The two firms announced the results of two recently completed Phase II clinical trials during the World Conference on Lung Cancer in Seoul, South Korea this week.
Canada-based Biomira has opted for the more challenging approach developing a vaccine while Antisoma stuck to the 'old-fashioned' small molecule way. No cancer vaccine has reached the market so far.
Biomira said three-year survival results from a randomised Phase II study of its Stimuvax vaccine suggest that the drug, combined with chemotherapy, may provide survival benefits to patients with unresectable stage IIIB NSCLC - the most common form of lung cancer - compared to patients receiving chemotherapy alone.
The study, which involved 171 patients, showed that more than twice as many patients were still alive at three years in the group receiving Stimuvax compared to chemotherapy alone (49 per cent vs 27 per cent), representing a 45 per cent reduction in mortality.
Subjects with stage IIIB disease who received Stimuvax in this trial also experienced a 17.3 month difference in median survival compared with patients receiving chemotherapy alone (30.6 months vs. 13.3 months, respectively).
Patients treated with the drug only reported mild to moderate side effects limited to flu-like symptoms, gastro-intestinal disturbances and mild injection-site reactions, said Biomira.
The vaccine was granted fast-track status in September 2004 by the US Food and Drug Administration (FDA) and Merck KGaA has the exclusive worldwide licensing rights from Biomira. Stimuvax is being developed in Europe by the German firm and in the US by its subsidiary, EMD Serono.
Merck has initiated patient recruitment for a Phase III trial, START, which is a multi-centre, randomised, double-blind, placebo-controlled study that will evaluate patients with unresectable stage IIIA or IIIB NSCLC who have had a response or stable disease after at least two cycles of platinum-based chemo-radiotherapy. The study will involve more than 1,300 patients in approximately 30 countries, the company said.
Meanwhile, UK-based Antisoma is playing catch up and has also released positive survival data from a Phase II trial of its ASA404 drug candidate combined with chemotherapy.
This single-arm trial tested an 1800 mg/m2 dose of ASA404 in combination with carboplatin and paclitaxel chemotherapy in 31 patients with NSCLC.
This trial was conducted as an extension to an earlier, randomised study of ASA404 for the same indication. The aim was to evaluate the activity and safety of a higher dose of ASA404 than that used in the other phase II trial.
The latest study showed that median survival was 14.9 months while the median time to tumour progression was 5.5 months. Addition of ASA404 to chemotherapy was also well tolerated, the company said.
In the previous trial, patients who received a 1200 mg/m2 dose of ASA404 combined with chemotherapy had a median survival of 14.0 months whereas patients who received chemotherapy alone had a median survival of 8.8 months, a 60 per cent difference. Time to tumour progression was 5.4 months with ASA404 and 4.4 months with chemotherapy alone.
Although results between the latest trial and the previous study cannot directly be compared, the data released this week give "extra corroboration that ASA404 combined with chemotherapy improve patient survival, as both studies involved the same type of patients who were at the same stage of disease", Antisoma spokesperson Daniel Elger told Biopharma-Reporter.com.
Antisoma's partner, Novartis, plans to start enrolment of patients into a phase III trial in early 2008. The Swiss giant drug maker acquired the worldwide rights for the drug in April in a deal worth $890m (€654m).
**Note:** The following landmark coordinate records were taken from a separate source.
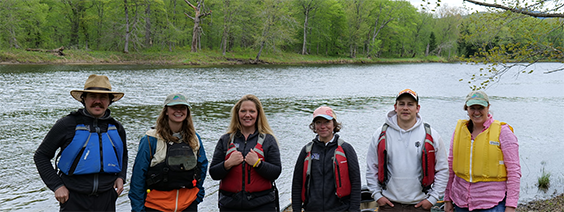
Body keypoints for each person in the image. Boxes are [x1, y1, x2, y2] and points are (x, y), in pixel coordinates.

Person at [34, 74, 127, 211]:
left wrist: (121, 177)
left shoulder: (116, 128)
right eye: (92, 97)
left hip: (107, 198)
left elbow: (123, 154)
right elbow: (41, 156)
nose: (98, 101)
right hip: (73, 199)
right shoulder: (67, 124)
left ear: (110, 101)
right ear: (84, 99)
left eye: (103, 97)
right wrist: (57, 186)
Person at [366, 89, 448, 211]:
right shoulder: (380, 134)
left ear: (417, 108)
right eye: (402, 104)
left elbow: (442, 169)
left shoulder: (431, 135)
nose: (405, 108)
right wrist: (377, 195)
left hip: (419, 205)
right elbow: (371, 167)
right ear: (395, 107)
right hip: (389, 205)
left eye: (410, 104)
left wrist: (432, 199)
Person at [129, 93, 208, 212]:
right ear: (166, 111)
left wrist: (198, 194)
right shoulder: (150, 140)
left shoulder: (194, 138)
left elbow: (202, 166)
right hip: (156, 207)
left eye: (182, 108)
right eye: (174, 107)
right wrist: (138, 209)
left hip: (188, 205)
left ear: (187, 112)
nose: (179, 111)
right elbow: (138, 176)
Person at [444, 91, 521, 212]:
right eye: (472, 108)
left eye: (481, 108)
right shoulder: (459, 131)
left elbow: (514, 171)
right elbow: (451, 164)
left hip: (492, 205)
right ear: (466, 109)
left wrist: (511, 206)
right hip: (460, 203)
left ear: (488, 107)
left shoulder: (503, 132)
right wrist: (447, 198)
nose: (476, 112)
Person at [209, 94, 281, 211]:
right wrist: (227, 164)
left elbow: (276, 172)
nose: (247, 115)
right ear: (237, 114)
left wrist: (258, 163)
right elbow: (213, 173)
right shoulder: (225, 140)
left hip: (262, 204)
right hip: (230, 205)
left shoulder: (268, 140)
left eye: (252, 111)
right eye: (243, 111)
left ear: (258, 114)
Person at [291, 106, 361, 212]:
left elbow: (356, 182)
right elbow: (297, 183)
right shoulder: (306, 151)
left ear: (334, 124)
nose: (323, 126)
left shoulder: (346, 149)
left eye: (327, 122)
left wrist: (354, 210)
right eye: (318, 122)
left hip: (341, 209)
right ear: (314, 126)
Under the terms of the agreement, Antisoma has the option to co-market ASA404 in the US, should the drug reach the market, said Elger.
This is a strategic move for Antisoma as it will get the support of Novartis to put a sales force in place in the US with the freedom to use it to later sell its own drugs, added Elger.
According to the World Health Organisation, there are more than 1.2m cases worldwide of lung and bronchial cancer each year and the American Cancer Society (ACS) estimates that around 213,000 people will be diagnosed with lung cancer in the United States during 2007.
The US National Cancer Institute reports NSCLC accounts for more than 80 per cent of all lung cancers.